* **YOUR INSTRUCTIONS**
Write out the pantry-cooking text word for word, starting with "I love to play in the kitchen, but" and going on through "well-stocked basic pantry.".

Like you, I have been focusing on staying home and have been spending plenty of time in the kitchen. On the downside, we canceled our sailing adventure planned for this month. On the upside, I’m busy writing my first cookbook! Focused on pickles, it’s scheduled for release before the end of the year. Read on to discover how you might win a copy, as well as to learn more about eating well while staying home.
Read more about eating well while staying home

Eggs

Custards and puddings let fresh ingredients shine even as they use leftovers. Get simple pantry dessert recipes at TwiceasTasty.com.
For this month’s recipes on cooking from the pantry, I use the word “pantry” loosely: it encompasses foods you keep on hand in your cupboards, your freezer, your refrigerator, and perhaps even boxes under your bed. With these basic ingredients, you can pull together dishes with little notice or effort, whether for breakfast, dinner—or now dessert.

Baked custard is a childhood favorite. My grandmother made it as an afterschool snack for me and my sister—and apparently for my mom, because I have it on an old recipe card in her first cursive writing. Custard needs such simple ingredients that even though you can make it from the cheapest milk and eggs on the shelf, local farm-fresh ingredients will take it to another level—one you can taste and see, thanks to a golden yolk. Rice pudding, a more filling variation on the custard theme, has the added benefit of using up leftovers.
Learn to make Golden Baked Custard and Baked Rice Pudding

Pantry Dinners

I love to play in the kitchen, but I also love easy meals. Get pantry-based recipes at TwiceasTasty.com.
As much as I love to play in the kitchen, even I have days when I want an easy meal. But most people who eat my easy meals can’t believe food this good can be so easy. The secret is in what I’m emphasizing all month: a well-stocked basic pantry.

Some of my favorite easy meals developed from flavors I fell in love with while exploring other countries and cultures. My freezer always holds a bag of frozen shrimp, often destined for the grill. But on rainy, freezing, or just plain lazy nights, a cast-iron skillet and oven broiler fill in beautifully. Add some oil, a couple of spices, and a lot of garlic, and the meal brings back memories of Spanish tapas bars and gambas al ajillo. If I cooked up a pot of beans earlier in the week, or have a can stashed on the shelf, I can sip wine, think fondly of Italy, and have a surprisingly filling vegetarian or vegan pasta on the table in less than 30 minutes.
Learn to make Spanish Shrimp in Garlic Oil and Smashed Bean Pasta

Beyond Pancakes

My family adores pancakes of all types, whether fried or baked. Get pancake recipes at TwiceasTasty.com.

* **COLLECTED DATA**
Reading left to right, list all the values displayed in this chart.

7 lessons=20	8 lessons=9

* **ANSWER SPACE**
I love to play in the kitchen, but I also love easy meals. Get pantry-based recipes at TwiceasTasty.com.
As much as I love to play in the kitchen, even I have days when I want an easy meal. But most people who eat my easy meals can’t believe food this good can be so easy. The secret is in what I’m emphasizing all month: a well-stocked basic pantry.